L’ultimo novembre di Sergio Parisse? “Molto probabilmente sì”

Sul Test Match contro la Georgia: “Vincerà la squadra con più determinazione. E non vedo come i georgiani possano avere più voglia di noi”.

sergio parisse

ph. Sebastiano Pessina

MILANO – A Sergio Parisse, dopo la conferenza stampa di presentazione dei Test Match, viene chiesto senza giri di parole se contro la Georgia l’Italia non si gioca anche la faccia, visto il significato intrinseco della partita. Il capitano sorride e prova a smorzare i toni: “Non è che cade il mondo se non vinciamo con la Georgia. Certo, non fa parte dei nostri piani. Sarà un Test Match molto difficile. Loro arriveranno molto motivati, ma noi non saremo da meno“. Parlando dei pregi di questo gruppo azzurro, il capitano loda soprattutto “l’ambizione, la fame di vittorie e di raccogliere i frutti del lavoro. Speriamo di riuscirci nelle prossime settimane, se lo meritano tutti”.

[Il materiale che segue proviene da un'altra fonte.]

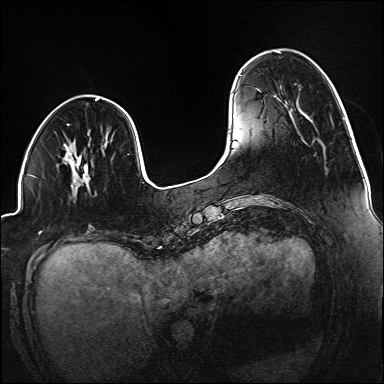
Breast MRI (dynamic contrast-enhanced), one axial slice. Position 38 of 160 along the scan axis. Dynamic contrast-enhanced series, time point 2 of 6 at this slice position (early post-contrast). 1.5 T. TE 2.3 ms, TR 5.2 ms. 1.2 mm slice thickness. 384 × 384 image matrix, field of view 320 × 320 mm. Female patient.
Annotated regions visible in this slice (semi-automatically segmented with operator editing):
- enhancing-tissue mask used for the functional tumour volume (all voxels passing the contrast-enhancement thresholds inside the analysis volume; usually the tumour): box from (x=79, y=161) to (x=89, y=181) px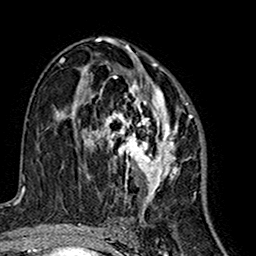
Breast MRI (dynamic contrast-enhanced), one axial slice; position 87 of 160 along the scan axis; cropped to one breast; dynamic contrast-enhanced series, time point 2 of 7 at this slice position (early post-contrast); 1.5 T; TE 2.7 ms, TR 5.4 ms; 256 × 256 image matrix, field of view 155 × 155 mm. Female patient.
Outlined on this slice (semi-automatic segmentation, software-assisted and operator-edited):
- enhancing-tissue mask used for the functional tumour volume (all voxels passing the contrast-enhancement thresholds inside the analysis volume; usually the tumour): bounding box <77,63,192,213> (left, top, right, bottom; pixels)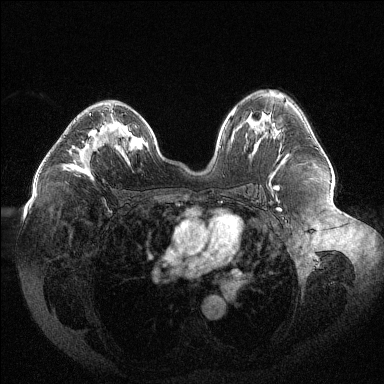
Breast MRI (dynamic contrast-enhanced), one axial slice; position 75 of 144 along the scan axis; dynamic contrast-enhanced series, time point 2 of 6 at this slice position (early post-contrast); 1.5 T; TE 1.6 ms, TR 4.4 ms; 1.2 mm slice thickness; 384 × 384 image matrix. Female patient.
Outlined on this slice (semi-automatically segmented with operator editing):
- enhancing-tissue mask used for the functional tumour volume (all voxels passing the contrast-enhancement thresholds inside the analysis volume; usually the tumour): bounding box <66,113,102,179> (left, top, right, bottom; pixels)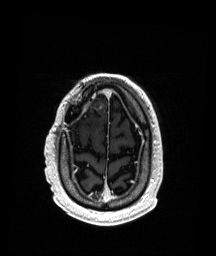
Brain MRI from a brain-tumour surgery series, one axial slice; slice 37 of 192 in the series (ordered by position); T1-weighted post-contrast; 1 mm slice thickness; 216 × 256 image matrix, field of view 211 × 250 mm. From the clinical record (not read from this slice): histopathology: Astrocytoma; WHO grade: 3; IDH mutation: yes; tumour location: Right Frontal.
Annotated regions visible in this slice (manually delineated by an expert):
- previous resection cavity: bounding box <82,106,99,118> (left, top, right, bottom; pixels)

A chiudere il mese di novembre, invece, sarà la partita altrettanto iconica contro gli All Blacks, che evoca in Parisse i ricordi del suo esordio in nazionale avvenuto nel 2002 proprio in Nuova Zelanda, a 19 anni. “È una grande opportunità per il nostro sport, per tutte quelle persone che magari capiscono poco di rugby ma che conoscono gli All Blacks e l’haka. Possono avvicinarsi al rugby e vivere quelle emozioni che sono un incentivo per i ragazzi a praticare questo sport”.

Da quella prima volta nella terra dei più forti al mondo, intanto, sono passati sedici anni. Il tempo passa, le primavere sono ormai 35 e la ricerca dell’erede designato per la maglia numero otto è più che mai aperta. “Ma nessuno deve copiare nessuno. In terza linea abbiamo tanti giovani di qualità, ma sono molto tranquillo e sereno”.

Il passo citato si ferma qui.